In a video posted on the Republican frontrunner’s Instagram page on Tuesday evening, Mr Trump said, “You know the other side does cheat, and we’re not gonna let that happen.”
He encouraged Iowa caucus-goers to “do whatever is necessary” on 15 January to “make America great again.”
“If you do, we will win. We will win big and that’s what you have to do,” the former president added.
Mr Trump is no stranger to bogus election fraud claims.
He has frequently alleged that the 2020 election he lost to President Joe Biden was “stolen” and “rigged.” For the 2020 Arizona state count, he claimed that “over 36,000 ballots were illegally cast by non-citizens.” Similarly, in Pennsylvania, he said more than 1 million votes “were created out of thin air.”
Trump says his Republican opponents in the Iowa caucus are going to try and cheat to win it. pic.twitter.com/k6vObsP9rI
— Ron Filipkowski (@RonFilipkowski) November 1, 2023
But even before making his infamous 2020 election fraud claims, in 2016, he took to social media to claim that Texas Sen Ted Cruz “stole” the Iowa Republican caucuses.

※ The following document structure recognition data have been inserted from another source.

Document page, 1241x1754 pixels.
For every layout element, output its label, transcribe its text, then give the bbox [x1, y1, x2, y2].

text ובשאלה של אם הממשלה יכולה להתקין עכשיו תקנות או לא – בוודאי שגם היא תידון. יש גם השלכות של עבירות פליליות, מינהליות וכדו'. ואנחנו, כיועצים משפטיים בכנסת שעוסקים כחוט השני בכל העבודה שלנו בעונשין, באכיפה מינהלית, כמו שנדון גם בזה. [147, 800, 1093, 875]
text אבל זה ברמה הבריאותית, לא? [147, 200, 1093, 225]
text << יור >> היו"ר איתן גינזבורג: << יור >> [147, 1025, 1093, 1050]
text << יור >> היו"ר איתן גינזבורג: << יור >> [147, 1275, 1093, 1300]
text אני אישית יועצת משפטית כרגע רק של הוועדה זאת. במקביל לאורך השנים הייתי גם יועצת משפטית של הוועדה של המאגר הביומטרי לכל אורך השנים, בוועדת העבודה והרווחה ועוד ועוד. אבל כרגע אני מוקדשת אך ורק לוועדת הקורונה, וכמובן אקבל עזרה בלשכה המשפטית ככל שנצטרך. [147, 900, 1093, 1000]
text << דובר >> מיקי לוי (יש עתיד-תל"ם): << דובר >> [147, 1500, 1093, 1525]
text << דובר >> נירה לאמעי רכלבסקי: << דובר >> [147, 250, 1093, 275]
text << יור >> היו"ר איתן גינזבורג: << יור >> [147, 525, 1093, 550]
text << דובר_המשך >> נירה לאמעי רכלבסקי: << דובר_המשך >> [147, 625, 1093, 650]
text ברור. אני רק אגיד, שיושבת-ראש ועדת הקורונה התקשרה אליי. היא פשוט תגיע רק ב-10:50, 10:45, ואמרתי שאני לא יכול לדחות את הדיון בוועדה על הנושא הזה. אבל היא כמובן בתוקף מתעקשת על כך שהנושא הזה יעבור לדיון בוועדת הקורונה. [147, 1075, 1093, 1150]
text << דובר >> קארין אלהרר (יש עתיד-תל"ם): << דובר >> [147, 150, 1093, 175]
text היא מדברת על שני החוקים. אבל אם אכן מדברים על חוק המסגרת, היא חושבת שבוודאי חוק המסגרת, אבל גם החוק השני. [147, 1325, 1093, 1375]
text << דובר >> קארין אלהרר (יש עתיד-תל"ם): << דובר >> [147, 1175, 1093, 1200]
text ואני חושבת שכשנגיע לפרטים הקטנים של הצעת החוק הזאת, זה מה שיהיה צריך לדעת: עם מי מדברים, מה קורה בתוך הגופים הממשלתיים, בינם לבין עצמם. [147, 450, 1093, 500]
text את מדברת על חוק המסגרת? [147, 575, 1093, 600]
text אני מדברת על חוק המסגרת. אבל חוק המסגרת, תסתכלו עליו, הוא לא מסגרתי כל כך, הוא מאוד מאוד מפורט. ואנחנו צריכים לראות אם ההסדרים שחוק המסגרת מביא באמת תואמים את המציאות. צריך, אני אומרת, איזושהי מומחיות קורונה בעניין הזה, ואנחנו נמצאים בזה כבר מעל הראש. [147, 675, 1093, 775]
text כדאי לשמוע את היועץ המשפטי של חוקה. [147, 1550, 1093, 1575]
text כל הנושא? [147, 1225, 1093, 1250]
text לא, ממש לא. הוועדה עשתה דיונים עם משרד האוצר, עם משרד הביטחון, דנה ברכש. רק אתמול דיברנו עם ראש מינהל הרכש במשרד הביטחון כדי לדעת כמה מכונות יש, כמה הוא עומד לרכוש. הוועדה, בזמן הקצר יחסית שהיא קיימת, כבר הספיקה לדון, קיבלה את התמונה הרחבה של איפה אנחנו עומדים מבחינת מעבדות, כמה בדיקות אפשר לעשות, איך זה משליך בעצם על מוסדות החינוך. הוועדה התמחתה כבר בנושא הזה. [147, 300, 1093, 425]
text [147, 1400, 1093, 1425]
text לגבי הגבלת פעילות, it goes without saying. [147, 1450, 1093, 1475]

Sen Cruz took in almost 28 per cent of the vote, compared to Mr Trump’s 24 per cent, according to a New York Times article at the time.
Also ahead of the 2016 election before he faced Democratic favourite Hillary Clinton, he claimed “there is large scale voter fraud happening on and before election day. Why do Republican leaders deny what is going on? So naive!”
Despite his history of unsubstantiated claims — and ongoing legal battles — heading into the 2024 primaries, the former president holds a massive lead over the other Republican candidates. He currently carries 57.6 per cent of the vote, while the next closest candidate, Florida Gov Ron DeSantis, carries a mere 14 per cent, according to FiveThirtyEight.
The 2024 GOP field is dwindling. Mr Trump’s former Vice President Mike Pence dropped out of the race over the weekend, joining former Texas Congressman Will Hurd and Miami Mayor Francis Suarez.